● Assignment: Edit the items below so that "English Service" becomes "English Worship" wherever it appears, and leave every other line unchanged.

● The input:
*** Begin section ***
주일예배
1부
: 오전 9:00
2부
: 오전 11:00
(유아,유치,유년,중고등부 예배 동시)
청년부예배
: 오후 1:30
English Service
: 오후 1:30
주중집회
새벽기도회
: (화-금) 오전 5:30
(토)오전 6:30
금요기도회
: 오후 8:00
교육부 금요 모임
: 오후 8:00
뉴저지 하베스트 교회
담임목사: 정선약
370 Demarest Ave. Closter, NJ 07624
*** End section ***
● Task solution:
주일예배
1부
: 오전 9:00
2부
: 오전 11:00
(유아,유치,유년,중고등부 예배 동시)
청년부예배
: 오후 1:30
English Worship
: 오후 1:30
주중집회
새벽기도회
: (화-금) 오전 5:30
(토)오전 6:30
금요기도회
: 오후 8:00
교육부 금요 모임
: 오후 8:00
뉴저지 하베스트 교회
담임목사: 정선약
370 Demarest Ave. Closter, NJ 07624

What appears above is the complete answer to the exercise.